Boredom, Binging, and Books

23 01 2010

So I know I’ve mentioned before that I was a closet candy addict. Well this is not an exaggeration. I show all the classic signs of addiction. I have stashes of candy or other sugary items hidden in the house (unless I’ve eaten all of them), I hide the evidence including any wrappers not even putting them in the garbage cans used by other so they might see them, and I go through withdrawals when I don’t indulge. Tonight was one of those nights, I wanted sugar and resisting seemed to just make me want it more. I obsessed constantly thinking about how I could just get into my car and go buy something. No one would have to know, my boyfriend was at work and I am skilled at hiding the evidence. I tried to distract myself from the cravings but the boredom of being home alone only made it worse.

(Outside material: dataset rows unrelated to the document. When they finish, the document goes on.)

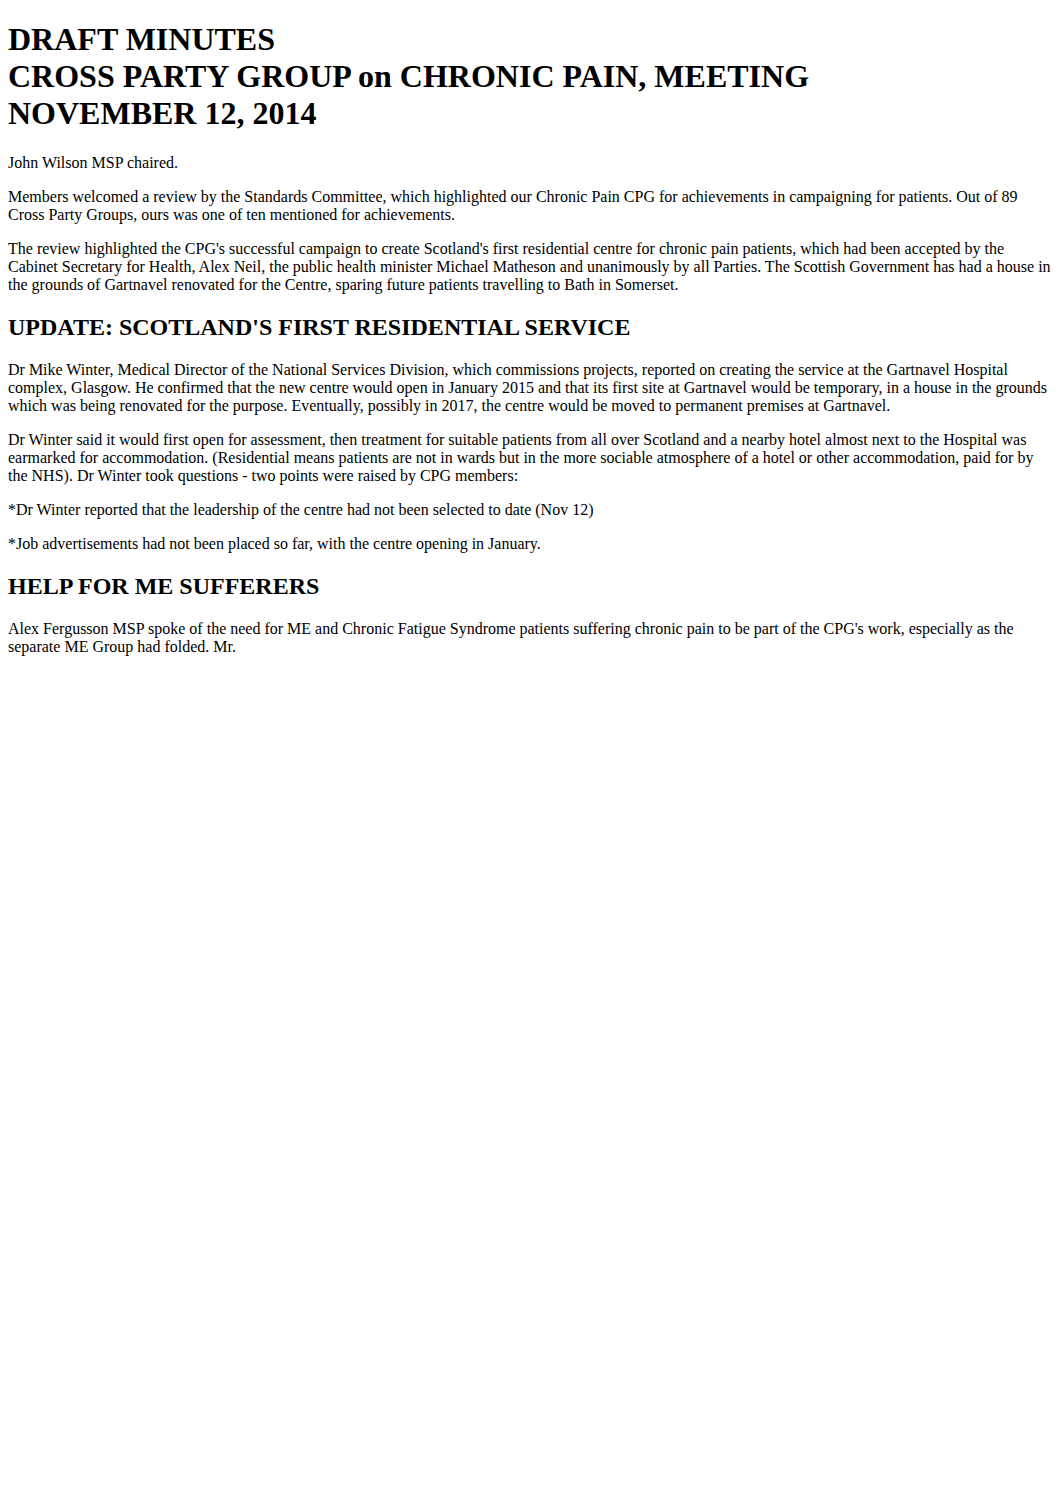DRAFT MINUTES
CROSS PARTY GROUP on CHRONIC PAIN, MEETING
NOVEMBER 12, 2014
John Wilson MSP chaired.
Members welcomed a review by the Standards Committee, which highlighted our Chronic Pain CPG for achievements in campaigning for patients. Out of 89 Cross Party Groups, ours was one of ten mentioned for achievements.
The review highlighted the CPG's successful campaign to create Scotland's first residential centre for chronic pain patients, which had been accepted by the Cabinet Secretary for Health, Alex Neil, the public health minister Michael Matheson and unanimously by all Parties. The Scottish Government has had a house in the grounds of Gartnavel renovated for the Centre, sparing future patients travelling to Bath in Somerset.
UPDATE: SCOTLAND'S FIRST RESIDENTIAL SERVICE
Dr Mike Winter, Medical Director of the National Services Division, which commissions projects, reported on creating the service at the Gartnavel Hospital complex, Glasgow. He confirmed that the new centre would open in January 2015 and that its first site at Gartnavel would be temporary, in a house in the grounds which was being renovated for the purpose. Eventually, possibly in 2017, the centre would be moved to permanent premises at Gartnavel.
Dr Winter said it would first open for assessment, then treatment for suitable patients from all over Scotland and a nearby hotel almost next to the Hospital was earmarked for accommodation. (Residential means patients are not in wards but in the more sociable atmosphere of a hotel or other accommodation, paid for by the NHS). Dr Winter took questions - two points were raised by CPG members:
*Dr Winter reported that the leadership of the centre had not been selected to date (Nov 12)
*Job advertisements had not been placed so far, with the centre opening in January.
HELP FOR ME SUFFERERS
Alex Fergusson MSP spoke of the need for ME and Chronic Fatigue Syndrome patients suffering chronic pain to be part of the CPG's work, especially as the separate ME Group had folded. Mr.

Finally I broke. I got in my car planning on driving to Giant and buying something, probably a big bag of Peanut Butter M&Ms which I would eat the majority of it about an hour or so. Disgusting right? But as I was driving I suddenly came upon some little used willpower and a stroke of genius. Instead of driving to a grocery store I could do something productive with my time and avoid any temptation. I know it seems a little obvious but this idea had honestly never come to me before. And so I set out instead on an adventure to find a book to read. It seems like a simple task and it honestly was after my first little miscalculation. I had originally headed to the university library. However, it appears that college students don’t find the library an interesting place at 8 pm on a Saturday night and so it is closed. Shocking I know. I probably should have realized this simply based on the fact that I never once even tried to go to the library at night on a Saturday when I was in college.

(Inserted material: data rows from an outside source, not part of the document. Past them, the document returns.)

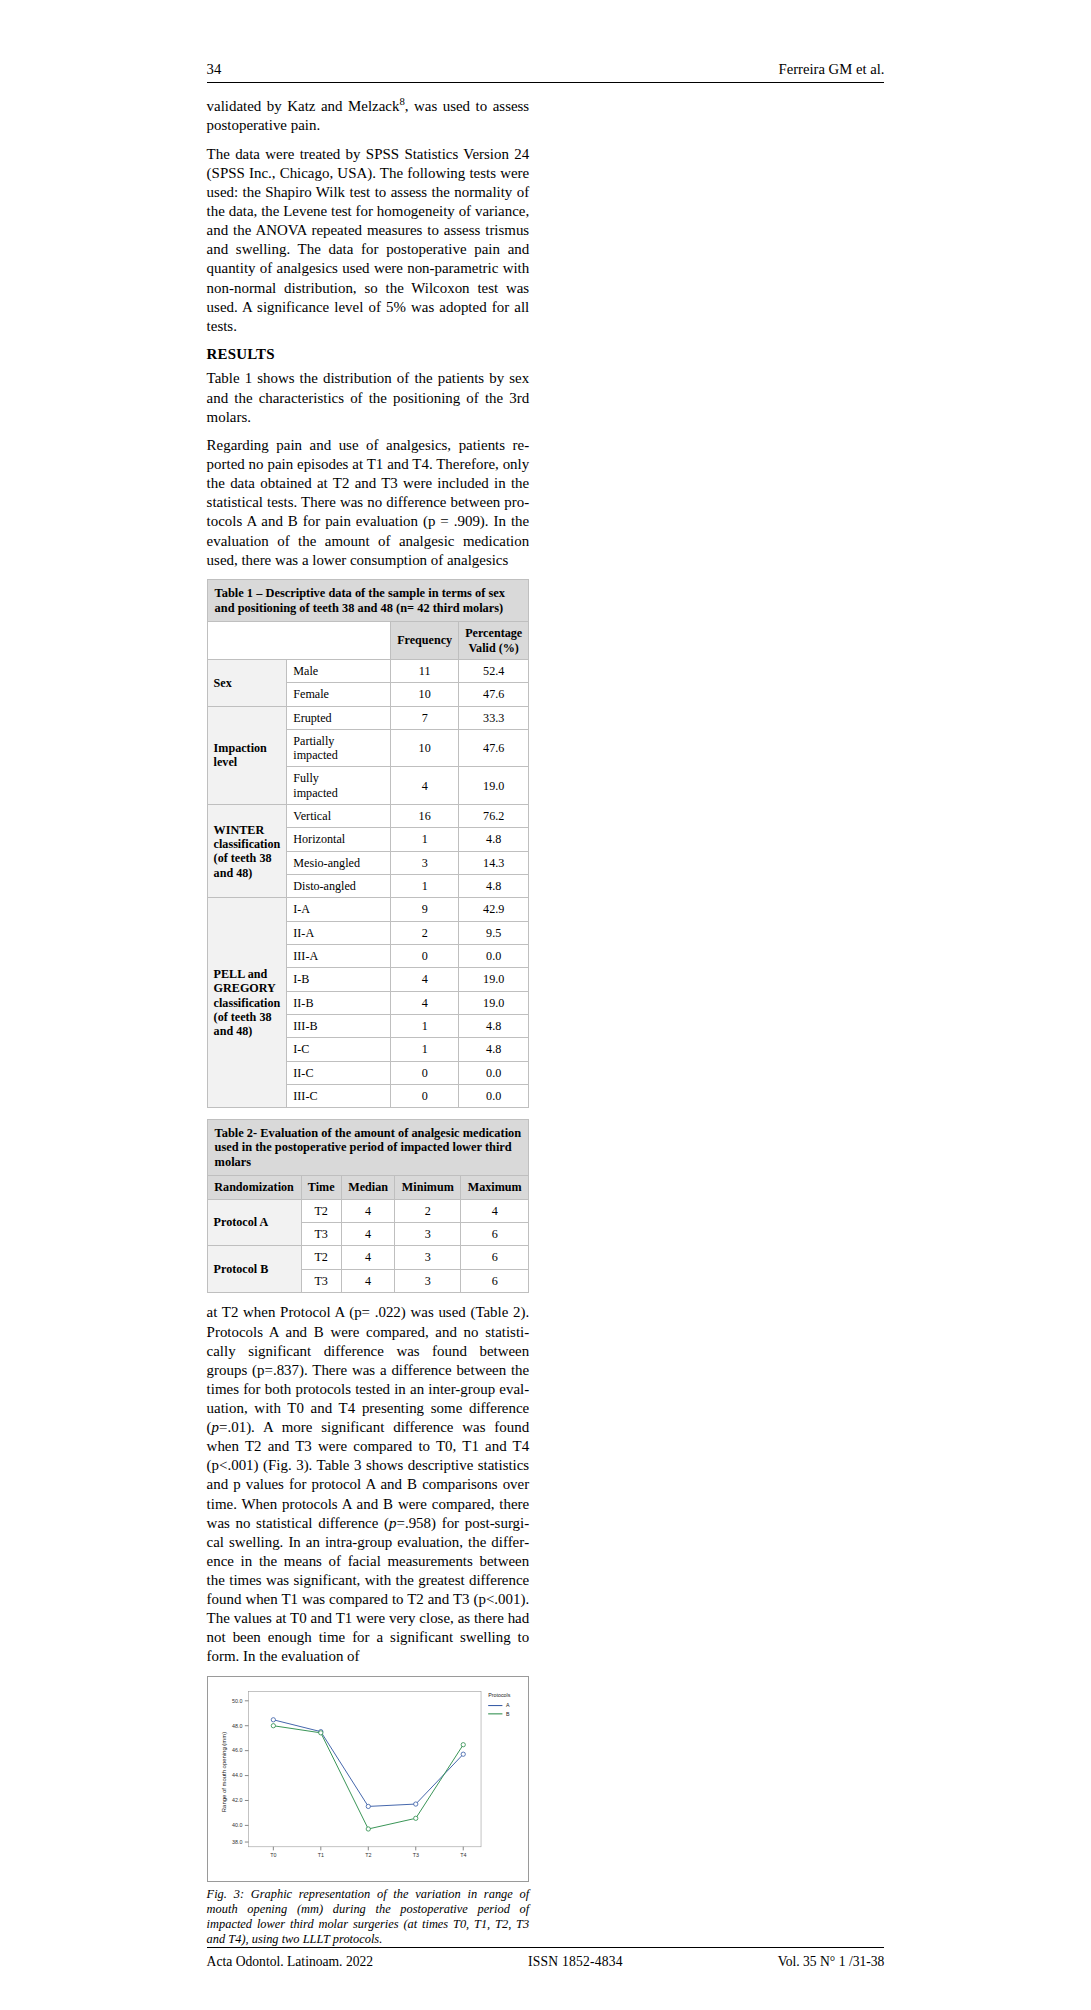34 Ferreira GM et al.
validated by Katz and Melzack8, was used to assess postoperative pain.
The data were treated by SPSS Statistics Version 24 (SPSS Inc., Chicago, USA). The following tests were used: the Shapiro Wilk test to assess the normality of the data, the Levene test for homogeneity of variance, and the ANOVA repeated measures to assess trismus and swelling. The data for postoperative pain and quantity of analgesics used were non-parametric with non-normal distribution, so the Wilcoxon test was used. A significance level of 5% was adopted for all tests.
Results
Table 1 shows the distribution of the patients by sex and the characteristics of the positioning of the 3rd molars.
Regarding pain and use of analgesics, patients reported no pain episodes at T1 and T4. Therefore, only the data obtained at T2 and T3 were included in the statistical tests. There was no difference between protocols A and B for pain evaluation (p = .909). In the evaluation of the amount of analgesic medication used, there was a lower consumption of analgesics
Table 1 – Descriptive data of the sample in terms of sex and positioning of teeth 38 and 48 (n= 42 third molars)
| | Frequency | Percentage Valid (%) |
| --- | --- | --- |
| Sex | Male | 11 | 52.4 |
| Female | 10 | 47.6 |
| Impaction level | Erupted | 7 | 33.3 |
| Partially impacted | 10 | 47.6 |
| Fully impacted | 4 | 19.0 |
| WINTER classification (of teeth 38 and 48) | Vertical | 16 | 76.2 |
| Horizontal | 1 | 4.8 |
| Mesio-angled | 3 | 14.3 |
| Disto-angled | 1 | 4.8 |
| PELL and GREGORY classification (of teeth 38 and 48) | I-A | 9 | 42.9 |
| II-A | 2 | 9.5 |
| III-A | 0 | 0.0 |
| I-B | 4 | 19.0 |
| II-B | 4 | 19.0 |
| III-B | 1 | 4.8 |
| I-C | 1 | 4.8 |
| II-C | 0 | 0.0 |
| III-C | 0 | 0.0 |
Table 2- Evaluation of the amount of analgesic medication used in the postoperative period of impacted lower third molars
| Randomization | Time | Median | Minimum | Maximum |
| --- | --- | --- | --- | --- |
| Protocol A | T2 | 4 | 2 | 4 |
| T3 | 4 | 3 | 6 |
| Protocol B | T2 | 4 | 3 | 6 |
| T3 | 4 | 3 | 6 |
at T2 when Protocol A (p= .022) was used (Table 2). Protocols A and B were compared, and no statistically significant difference was found between groups (p=.837). There was a difference between the times for both protocols tested in an inter-group evaluation, with T0 and T4 presenting some difference (p=.01). A more significant difference was found when T2 and T3 were compared to T0, T1 and T4 (p<.001) (Fig. 3). Table 3 shows descriptive statistics and p values for protocol A and B comparisons over time. When protocols A and B were compared, there was no statistical difference (p=.958) for post-surgical swelling. In an intra-group evaluation, the difference in the means of facial measurements between the times was significant, with the greatest difference found when T1 was compared to T2 and T3 (p<.001). The values at T0 and T1 were very close, as there had not been enough time for a significant swelling to form. In the evaluation of
50.0 48.0 46.0 44.0 42.0 40.0 38.0 Range of mouth opening (mm) T0 T1 T2 T3 T4 Protocols A B
Fig. 3: Graphic representation of the variation in range of mouth opening (mm) during the postoperative period of impacted lower third molar surgeries (at times T0, T1, T2, T3 and T4), using two LLLT protocols.
Acta Odontol. Latinoam. 2022 ISSN 1852-4834 Vol. 35 N° 1 /31-38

I was not about to give up after I had come up with such a great way to keep myself away from sweets and so headed to Barnes and Noble. It was wonderful. The bookstore was exactly what I needed and even though I was tempted to indulge in a sweet at the Starbucks inside I resisted and am proud to say I have broken the binging cycle! At least for tonight! It may seem like a small feat to you but after struggling with sugar for years I feel like I’ve turned over a new leaf at last.